» DIRECTIONS: Should an entry contain an image, leave the image out and repeat the entry's text exactly.

· · · · · · ·

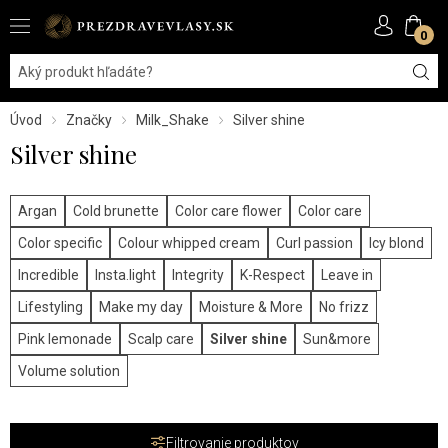
0
Úvod
Značky
Milk_Shake
Silver shine
Silver shine
Argan
Cold brunette
Color care flower
Color care
Color specific
Colour whipped cream
Curl passion
Icy blond
Incredible
Insta.light
Integrity
K-Respect
Leave in
Lifestyling
Make my day
Moisture & More
No frizz
Pink lemonade
Scalp care
Silver shine
Sun&more
Volume solution
Filtrovanie produktov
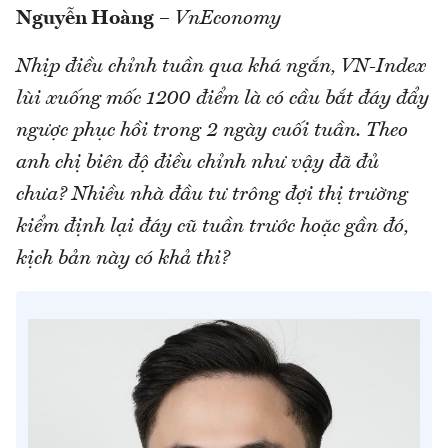
Nguyễn Hoàng
–
VnEconomy
Nhịp điều chỉnh tuần qua khá ngắn, VN-Index
lùi xuống mốc 1200 điểm là có cầu bắt đáy đẩy
ngược phục hồi trong 2 ngày cuối tuần. Theo
anh chị biên độ điều chỉnh như vậy đã đủ
chưa? Nhiều nhà đầu tư trông đợi thị trường
kiểm định lại đáy cũ tuần trước hoặc gần đó,
kịch bản này có khả thi?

· · · · · · ·

» RESPONSE:
0
Úvod
Značky
Milk_Shake
Silver shine
Silver shine
Argan
Cold brunette
Color care flower
Color care
Color specific
Colour whipped cream
Curl passion
Icy blond
Incredible
Insta.light
Integrity
K-Respect
Leave in
Lifestyling
Make my day
Moisture & More
No frizz
Pink lemonade
Scalp care
Silver shine
Sun&more
Volume solution
Filtrovanie produktov
Nguyễn Hoàng
–
VnEconomy
Nhịp điều chỉnh tuần qua khá ngắn, VN-Index
lùi xuống mốc 1200 điểm là có cầu bắt đáy đẩy
ngược phục hồi trong 2 ngày cuối tuần. Theo
anh chị biên độ điều chỉnh như vậy đã đủ
chưa? Nhiều nhà đầu tư trông đợi thị trường
kiểm định lại đáy cũ tuần trước hoặc gần đó,
kịch bản này có khả thi?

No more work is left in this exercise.